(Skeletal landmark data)
*** Block opens ***
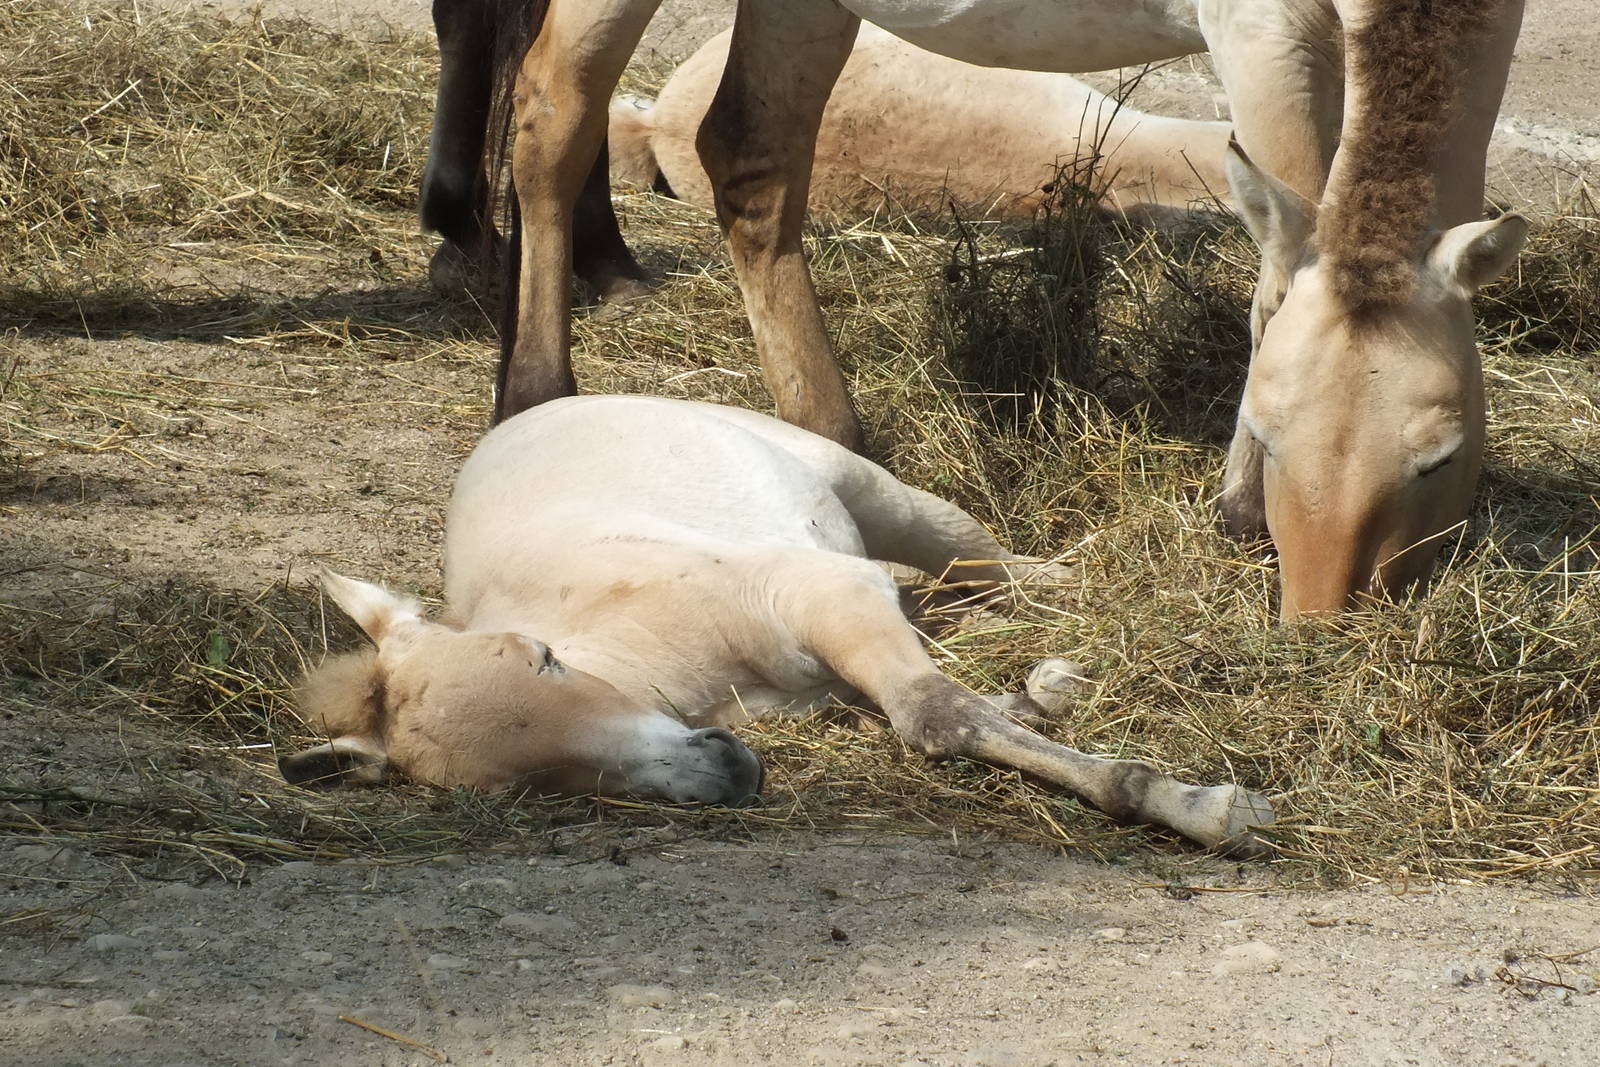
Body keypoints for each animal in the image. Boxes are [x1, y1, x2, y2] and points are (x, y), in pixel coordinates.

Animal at [279, 395, 1275, 855]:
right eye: (521, 787)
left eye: (545, 659)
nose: (726, 768)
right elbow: (938, 702)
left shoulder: (821, 592)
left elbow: (935, 713)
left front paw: (1201, 804)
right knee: (948, 607)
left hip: (882, 497)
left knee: (987, 569)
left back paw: (1078, 589)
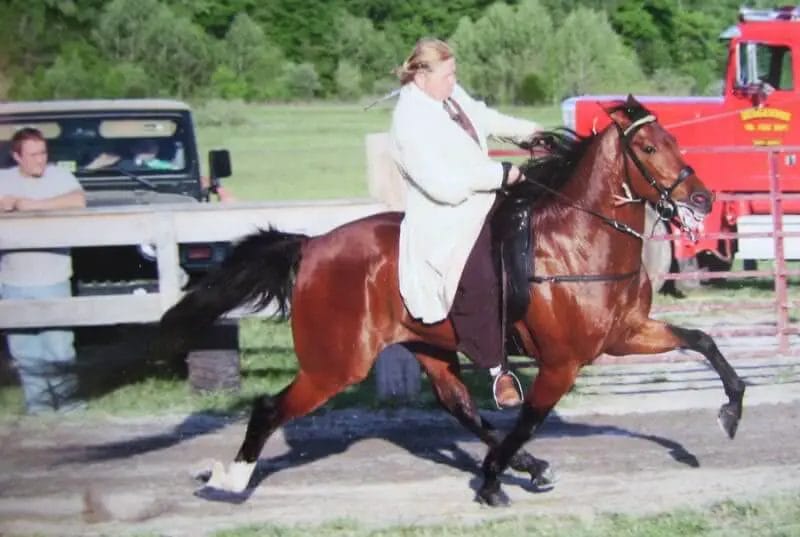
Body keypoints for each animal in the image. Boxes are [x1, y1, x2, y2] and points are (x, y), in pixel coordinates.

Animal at [160, 95, 745, 506]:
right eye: (648, 149)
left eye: (672, 140)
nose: (702, 199)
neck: (577, 243)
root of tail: (310, 246)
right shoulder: (562, 362)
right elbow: (531, 417)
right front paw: (488, 484)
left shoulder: (625, 334)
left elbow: (703, 341)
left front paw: (731, 411)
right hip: (335, 365)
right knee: (270, 408)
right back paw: (230, 479)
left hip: (427, 345)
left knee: (458, 405)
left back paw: (528, 465)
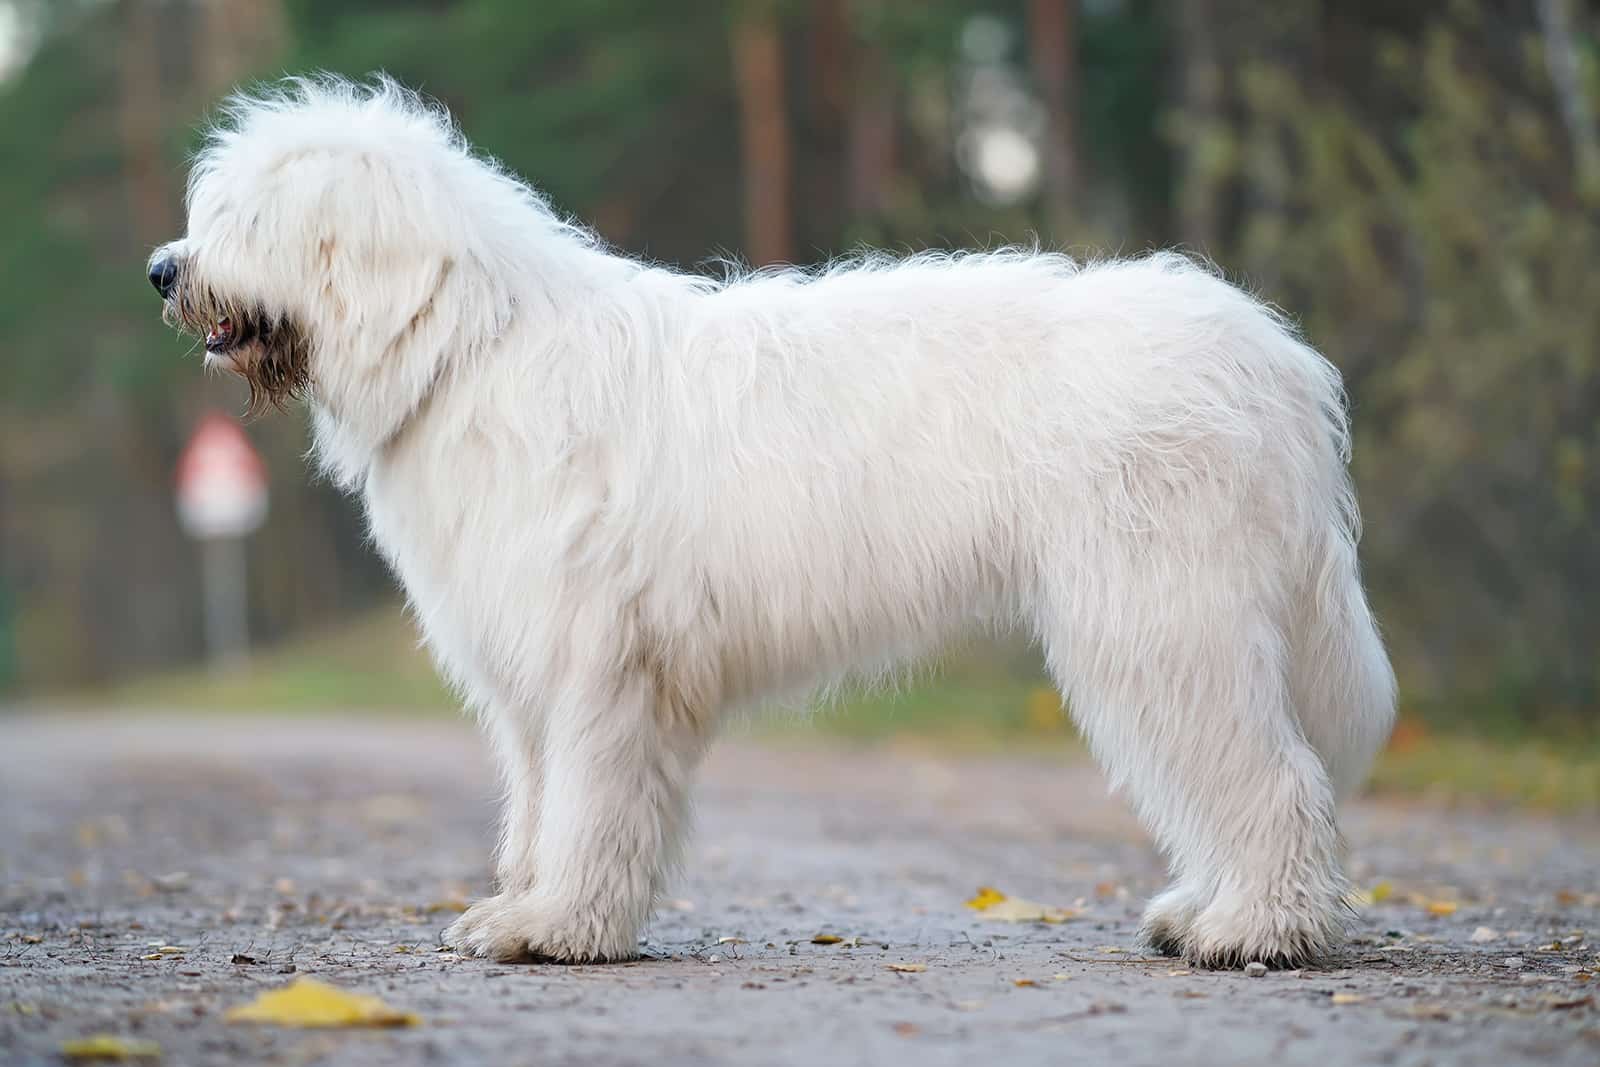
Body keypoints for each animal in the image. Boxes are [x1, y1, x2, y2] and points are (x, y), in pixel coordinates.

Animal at [156, 79, 1395, 972]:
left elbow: (590, 804)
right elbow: (542, 804)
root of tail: (1265, 354)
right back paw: (1203, 908)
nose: (163, 269)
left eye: (248, 217)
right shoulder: (532, 673)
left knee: (1271, 778)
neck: (471, 350)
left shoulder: (599, 657)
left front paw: (557, 925)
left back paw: (1256, 930)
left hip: (1160, 613)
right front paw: (520, 905)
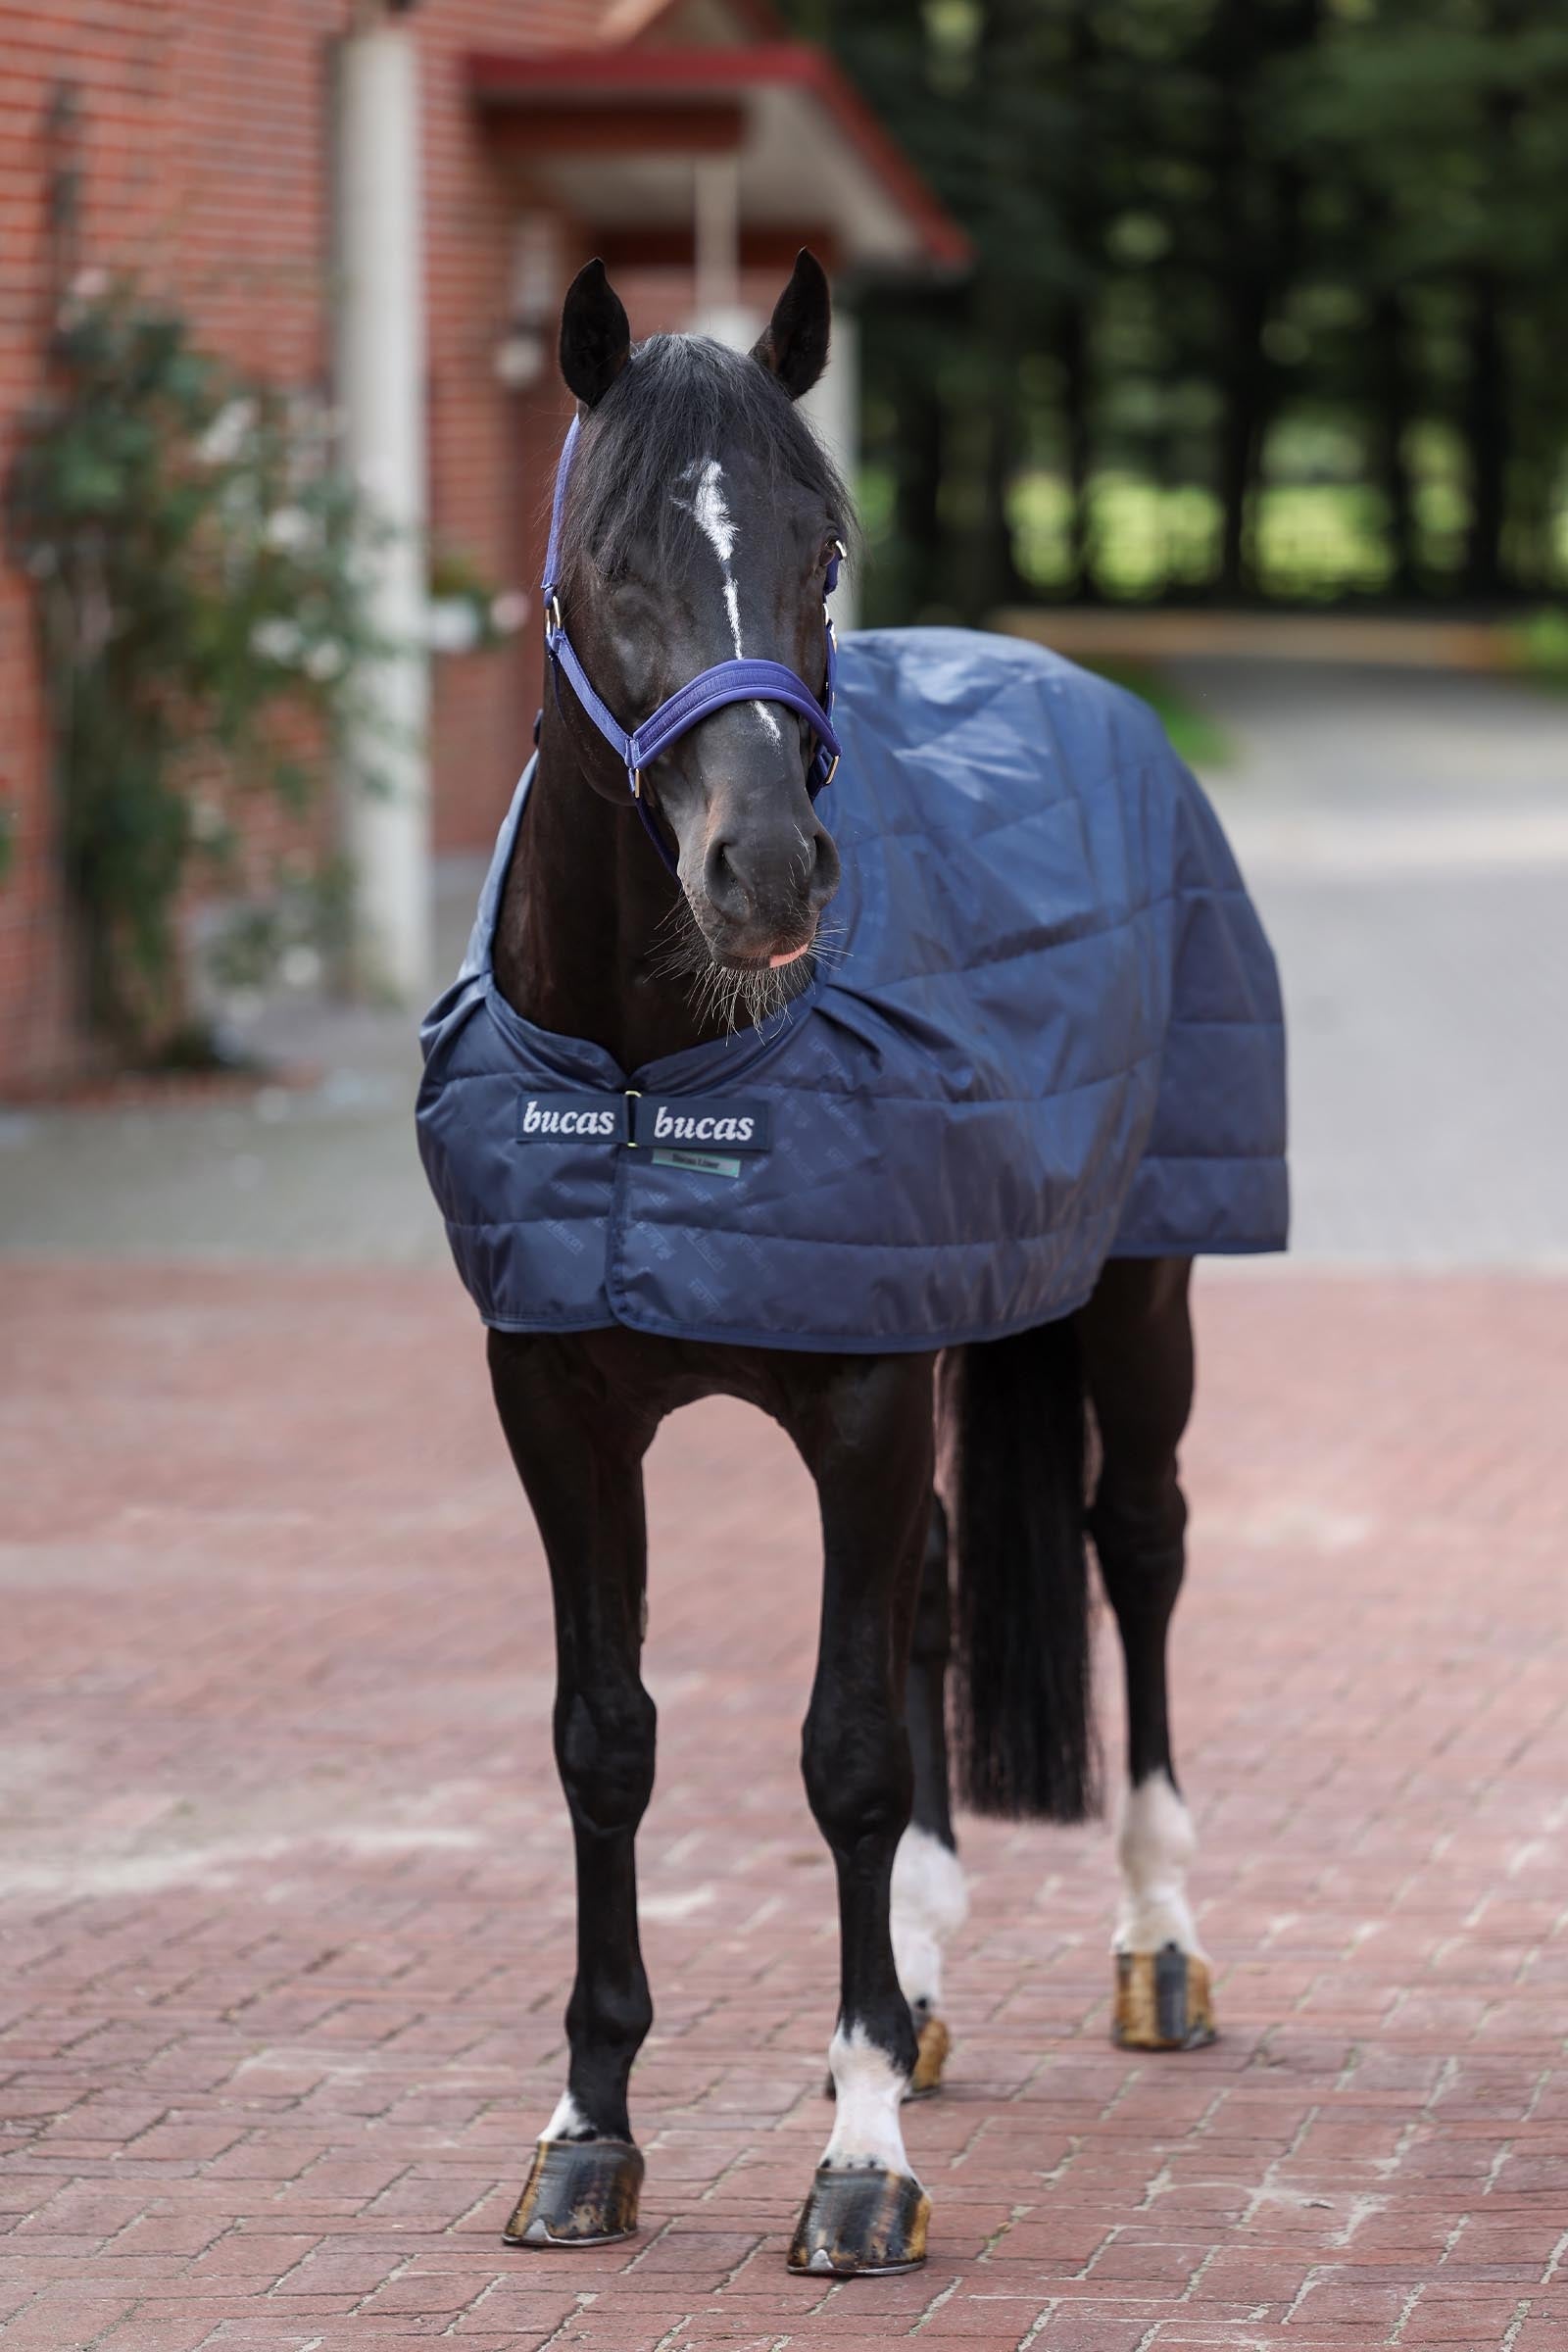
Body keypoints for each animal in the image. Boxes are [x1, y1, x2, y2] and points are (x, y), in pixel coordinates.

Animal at [416, 250, 1286, 2277]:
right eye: (609, 556)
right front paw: (590, 2128)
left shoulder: (869, 1397)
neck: (652, 1081)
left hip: (1137, 1291)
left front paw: (865, 2154)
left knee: (1138, 1549)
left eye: (823, 551)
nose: (767, 874)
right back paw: (926, 1978)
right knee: (948, 1584)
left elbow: (848, 1755)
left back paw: (1156, 1944)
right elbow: (606, 1739)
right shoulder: (558, 1406)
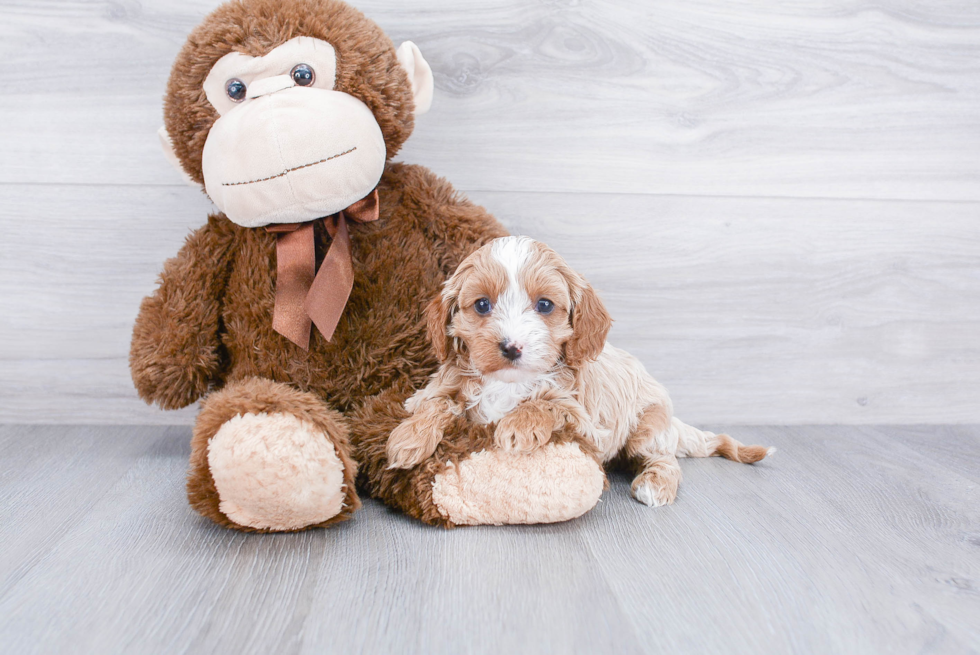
*** Block closes ***
[Prompt]
Beginning with the line where "right front paw: (488, 484)" appears, transcribe the records above word for word through their last line, and include no pictures.

[Answer box]
right front paw: (488, 484)
left shoulder: (625, 334)
left elbow: (703, 341)
left front paw: (731, 411)
right hip: (335, 365)
right knee: (270, 408)
right back paw: (230, 479)
left hip: (427, 345)
left knee: (458, 405)
left back paw: (528, 465)
Body keypoints for each animal in the image. Boxes are [x1, y1, x2, y2] and points are (x, y), in pixel coordinates.

Animal at [156, 79, 1395, 972]:
left elbow: (590, 804)
right elbow: (542, 804)
root of tail: (1265, 354)
right back paw: (1203, 908)
nose: (163, 269)
left eye: (248, 217)
right shoulder: (532, 673)
left knee: (1271, 778)
neck: (471, 350)
left shoulder: (599, 657)
left front paw: (557, 925)
left back paw: (1256, 930)
left hip: (1160, 613)
right front paw: (520, 905)
Body keypoints for each animal in the image. Boxes are [x1, y1, x2, y2] and points are (x, y), in pixel coordinates.

Animal at [416, 250, 1286, 2277]:
right eye: (609, 556)
right front paw: (590, 2128)
left shoulder: (869, 1397)
neck: (652, 1081)
left hip: (1137, 1291)
left front paw: (865, 2154)
left knee: (1138, 1549)
left eye: (823, 551)
nose: (767, 874)
right back paw: (926, 1978)
right knee: (948, 1584)
left elbow: (848, 1755)
left back paw: (1156, 1944)
right elbow: (606, 1739)
right shoulder: (558, 1406)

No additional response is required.